• Problem details:
Each line from the one containing "[887,665,897,677] [161,700,325,716] [887,701,897,713]" through the end of the records below must be repeated exactly, and no other line.

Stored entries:
+++

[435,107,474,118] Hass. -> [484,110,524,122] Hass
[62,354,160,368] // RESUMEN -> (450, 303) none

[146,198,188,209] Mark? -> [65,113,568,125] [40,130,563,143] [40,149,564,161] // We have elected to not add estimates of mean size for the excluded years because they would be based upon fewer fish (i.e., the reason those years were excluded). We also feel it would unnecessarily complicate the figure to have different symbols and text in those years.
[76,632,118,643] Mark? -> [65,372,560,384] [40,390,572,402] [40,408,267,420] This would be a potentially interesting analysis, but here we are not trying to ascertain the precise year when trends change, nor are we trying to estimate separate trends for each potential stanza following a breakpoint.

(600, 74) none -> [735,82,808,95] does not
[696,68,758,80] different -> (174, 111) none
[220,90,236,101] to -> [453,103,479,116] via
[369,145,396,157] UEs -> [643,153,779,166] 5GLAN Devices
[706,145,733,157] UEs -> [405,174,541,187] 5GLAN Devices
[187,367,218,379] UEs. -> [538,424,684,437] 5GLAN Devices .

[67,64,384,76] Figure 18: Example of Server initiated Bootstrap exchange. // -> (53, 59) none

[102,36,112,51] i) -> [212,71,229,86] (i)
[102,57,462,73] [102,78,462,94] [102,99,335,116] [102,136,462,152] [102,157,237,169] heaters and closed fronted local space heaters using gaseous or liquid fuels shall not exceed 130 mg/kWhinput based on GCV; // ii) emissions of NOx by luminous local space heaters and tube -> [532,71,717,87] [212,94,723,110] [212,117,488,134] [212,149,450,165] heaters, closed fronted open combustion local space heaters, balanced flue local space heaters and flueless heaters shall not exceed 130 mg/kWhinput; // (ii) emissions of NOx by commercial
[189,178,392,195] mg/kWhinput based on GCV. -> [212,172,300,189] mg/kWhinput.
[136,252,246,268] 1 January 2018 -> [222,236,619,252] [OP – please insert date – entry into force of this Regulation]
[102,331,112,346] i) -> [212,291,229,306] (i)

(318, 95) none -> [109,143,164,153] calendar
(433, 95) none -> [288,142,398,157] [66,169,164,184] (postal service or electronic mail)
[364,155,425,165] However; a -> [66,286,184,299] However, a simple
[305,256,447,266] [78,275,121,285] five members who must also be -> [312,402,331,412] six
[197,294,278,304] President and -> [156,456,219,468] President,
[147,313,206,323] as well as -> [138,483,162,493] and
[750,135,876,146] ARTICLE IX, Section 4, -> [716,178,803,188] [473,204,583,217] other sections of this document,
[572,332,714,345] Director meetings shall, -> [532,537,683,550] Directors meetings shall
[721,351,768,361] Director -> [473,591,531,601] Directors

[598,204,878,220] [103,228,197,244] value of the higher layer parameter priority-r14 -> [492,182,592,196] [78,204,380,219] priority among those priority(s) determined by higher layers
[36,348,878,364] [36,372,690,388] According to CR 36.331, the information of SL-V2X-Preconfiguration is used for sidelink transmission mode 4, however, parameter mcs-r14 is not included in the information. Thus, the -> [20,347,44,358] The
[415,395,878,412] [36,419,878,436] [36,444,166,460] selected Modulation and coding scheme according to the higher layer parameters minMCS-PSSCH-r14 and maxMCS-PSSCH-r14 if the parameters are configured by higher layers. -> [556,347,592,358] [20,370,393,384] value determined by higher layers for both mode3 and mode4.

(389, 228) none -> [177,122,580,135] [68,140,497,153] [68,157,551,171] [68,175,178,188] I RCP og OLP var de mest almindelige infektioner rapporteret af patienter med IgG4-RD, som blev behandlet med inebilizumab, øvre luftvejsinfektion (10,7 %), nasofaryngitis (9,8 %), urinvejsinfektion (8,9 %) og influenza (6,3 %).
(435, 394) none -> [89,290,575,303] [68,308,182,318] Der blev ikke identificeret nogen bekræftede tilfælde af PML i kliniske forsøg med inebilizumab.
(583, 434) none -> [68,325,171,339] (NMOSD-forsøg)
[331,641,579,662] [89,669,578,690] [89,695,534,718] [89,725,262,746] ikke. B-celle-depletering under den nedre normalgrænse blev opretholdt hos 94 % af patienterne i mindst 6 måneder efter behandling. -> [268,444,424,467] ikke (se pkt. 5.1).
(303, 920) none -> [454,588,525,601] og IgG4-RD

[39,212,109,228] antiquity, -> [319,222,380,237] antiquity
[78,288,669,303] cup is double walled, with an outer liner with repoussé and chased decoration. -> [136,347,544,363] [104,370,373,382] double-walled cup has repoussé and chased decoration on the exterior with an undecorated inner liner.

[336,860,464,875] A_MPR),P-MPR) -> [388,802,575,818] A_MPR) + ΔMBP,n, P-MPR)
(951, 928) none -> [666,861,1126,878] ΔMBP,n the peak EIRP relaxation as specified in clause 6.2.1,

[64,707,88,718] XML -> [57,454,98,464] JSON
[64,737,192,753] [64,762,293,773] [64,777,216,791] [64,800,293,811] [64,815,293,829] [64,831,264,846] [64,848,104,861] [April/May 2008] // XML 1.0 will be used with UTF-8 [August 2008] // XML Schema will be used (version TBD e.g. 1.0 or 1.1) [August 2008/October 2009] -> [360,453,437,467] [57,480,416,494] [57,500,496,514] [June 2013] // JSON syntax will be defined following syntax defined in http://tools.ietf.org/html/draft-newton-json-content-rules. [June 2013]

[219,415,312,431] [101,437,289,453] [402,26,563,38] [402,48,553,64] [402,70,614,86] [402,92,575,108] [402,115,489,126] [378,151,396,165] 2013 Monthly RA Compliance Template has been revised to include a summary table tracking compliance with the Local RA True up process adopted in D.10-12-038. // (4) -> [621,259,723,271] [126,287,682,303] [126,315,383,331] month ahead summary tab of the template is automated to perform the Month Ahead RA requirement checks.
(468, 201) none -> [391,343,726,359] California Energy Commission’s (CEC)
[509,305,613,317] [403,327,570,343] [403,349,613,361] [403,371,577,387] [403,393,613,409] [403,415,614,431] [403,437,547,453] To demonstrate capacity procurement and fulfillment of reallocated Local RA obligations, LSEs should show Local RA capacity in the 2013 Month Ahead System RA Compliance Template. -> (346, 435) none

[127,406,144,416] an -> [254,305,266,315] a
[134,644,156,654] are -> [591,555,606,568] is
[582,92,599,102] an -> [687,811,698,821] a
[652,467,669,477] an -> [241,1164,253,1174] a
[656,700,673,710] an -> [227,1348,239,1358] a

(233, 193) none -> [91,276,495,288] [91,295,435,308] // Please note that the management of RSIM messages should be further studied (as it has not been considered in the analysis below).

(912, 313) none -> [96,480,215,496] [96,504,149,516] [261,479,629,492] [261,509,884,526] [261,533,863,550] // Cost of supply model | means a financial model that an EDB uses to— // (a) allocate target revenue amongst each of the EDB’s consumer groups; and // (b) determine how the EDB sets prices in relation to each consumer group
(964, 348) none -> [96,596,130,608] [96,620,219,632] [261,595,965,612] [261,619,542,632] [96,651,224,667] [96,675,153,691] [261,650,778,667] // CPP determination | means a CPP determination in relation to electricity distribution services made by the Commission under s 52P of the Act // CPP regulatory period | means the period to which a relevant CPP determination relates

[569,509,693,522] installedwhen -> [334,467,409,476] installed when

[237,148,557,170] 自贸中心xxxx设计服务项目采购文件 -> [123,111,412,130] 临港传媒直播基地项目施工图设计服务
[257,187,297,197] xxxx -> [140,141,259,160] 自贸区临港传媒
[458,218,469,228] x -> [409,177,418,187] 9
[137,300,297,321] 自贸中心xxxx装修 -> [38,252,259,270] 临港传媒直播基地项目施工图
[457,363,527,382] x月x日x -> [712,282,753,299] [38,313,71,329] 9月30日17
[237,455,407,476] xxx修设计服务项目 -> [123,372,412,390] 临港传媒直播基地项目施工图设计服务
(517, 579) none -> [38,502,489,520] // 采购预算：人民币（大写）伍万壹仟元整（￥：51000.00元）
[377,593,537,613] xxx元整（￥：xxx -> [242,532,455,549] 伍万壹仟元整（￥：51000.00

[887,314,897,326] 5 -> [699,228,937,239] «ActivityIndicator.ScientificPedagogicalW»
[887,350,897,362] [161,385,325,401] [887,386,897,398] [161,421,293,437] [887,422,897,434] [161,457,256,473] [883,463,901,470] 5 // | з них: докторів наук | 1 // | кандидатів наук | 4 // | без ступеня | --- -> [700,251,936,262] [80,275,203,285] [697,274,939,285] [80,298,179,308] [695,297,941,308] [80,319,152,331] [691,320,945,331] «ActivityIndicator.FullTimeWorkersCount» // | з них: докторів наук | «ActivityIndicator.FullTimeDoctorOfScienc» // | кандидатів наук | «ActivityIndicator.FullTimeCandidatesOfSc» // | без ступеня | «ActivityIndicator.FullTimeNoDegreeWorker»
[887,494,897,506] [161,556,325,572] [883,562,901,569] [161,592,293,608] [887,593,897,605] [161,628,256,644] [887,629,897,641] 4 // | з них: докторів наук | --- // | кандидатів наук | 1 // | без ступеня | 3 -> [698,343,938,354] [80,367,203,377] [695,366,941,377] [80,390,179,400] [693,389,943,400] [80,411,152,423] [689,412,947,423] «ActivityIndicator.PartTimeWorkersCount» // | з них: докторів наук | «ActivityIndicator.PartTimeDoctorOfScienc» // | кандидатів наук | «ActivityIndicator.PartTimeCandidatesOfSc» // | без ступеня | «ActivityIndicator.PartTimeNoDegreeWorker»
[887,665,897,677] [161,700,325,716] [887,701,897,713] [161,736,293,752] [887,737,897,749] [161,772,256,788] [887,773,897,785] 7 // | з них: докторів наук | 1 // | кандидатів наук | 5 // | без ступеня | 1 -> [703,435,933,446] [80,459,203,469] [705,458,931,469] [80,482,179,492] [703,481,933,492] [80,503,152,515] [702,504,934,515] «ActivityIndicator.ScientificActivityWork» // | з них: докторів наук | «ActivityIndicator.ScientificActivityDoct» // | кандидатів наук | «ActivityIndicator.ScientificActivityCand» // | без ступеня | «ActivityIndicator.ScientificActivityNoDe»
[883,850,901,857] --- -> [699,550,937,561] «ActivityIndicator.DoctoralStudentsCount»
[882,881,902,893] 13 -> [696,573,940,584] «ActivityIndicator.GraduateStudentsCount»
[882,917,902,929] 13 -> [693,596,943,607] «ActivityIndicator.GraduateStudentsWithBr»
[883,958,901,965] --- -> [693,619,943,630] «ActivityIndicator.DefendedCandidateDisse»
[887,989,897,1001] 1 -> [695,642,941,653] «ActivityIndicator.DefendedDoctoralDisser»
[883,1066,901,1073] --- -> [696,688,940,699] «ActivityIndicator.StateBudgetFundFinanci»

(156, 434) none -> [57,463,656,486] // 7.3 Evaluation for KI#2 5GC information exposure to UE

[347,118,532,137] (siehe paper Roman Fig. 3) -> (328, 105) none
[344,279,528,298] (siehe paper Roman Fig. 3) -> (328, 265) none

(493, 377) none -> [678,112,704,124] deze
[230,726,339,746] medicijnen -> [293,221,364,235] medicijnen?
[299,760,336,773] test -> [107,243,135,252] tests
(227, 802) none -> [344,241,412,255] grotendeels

+++

• Output:
[887,665,897,677] [161,700,325,716] [887,701,897,713] [161,736,293,752] [887,737,897,749] [161,772,256,788] [887,773,897,785] 7 // | з них: докторів наук | 1 // | кандидатів наук | 5 // | без ступеня | 1 -> [703,435,933,446] [80,459,203,469] [705,458,931,469] [80,482,179,492] [703,481,933,492] [80,503,152,515] [702,504,934,515] «ActivityIndicator.ScientificActivityWork» // | з них: докторів наук | «ActivityIndicator.ScientificActivityDoct» // | кандидатів наук | «ActivityIndicator.ScientificActivityCand» // | без ступеня | «ActivityIndicator.ScientificActivityNoDe»
[883,850,901,857] --- -> [699,550,937,561] «ActivityIndicator.DoctoralStudentsCount»
[882,881,902,893] 13 -> [696,573,940,584] «ActivityIndicator.GraduateStudentsCount»
[882,917,902,929] 13 -> [693,596,943,607] «ActivityIndicator.GraduateStudentsWithBr»
[883,958,901,965] --- -> [693,619,943,630] «ActivityIndicator.DefendedCandidateDisse»
[887,989,897,1001] 1 -> [695,642,941,653] «ActivityIndicator.DefendedDoctoralDisser»
[883,1066,901,1073] --- -> [696,688,940,699] «ActivityIndicator.StateBudgetFundFinanci»

(156, 434) none -> [57,463,656,486] // 7.3 Evaluation for KI#2 5GC information exposure to UE

[347,118,532,137] (siehe paper Roman Fig. 3) -> (328, 105) none
[344,279,528,298] (siehe paper Roman Fig. 3) -> (328, 265) none

(493, 377) none -> [678,112,704,124] deze
[230,726,339,746] medicijnen -> [293,221,364,235] medicijnen?
[299,760,336,773] test -> [107,243,135,252] tests
(227, 802) none -> [344,241,412,255] grotendeels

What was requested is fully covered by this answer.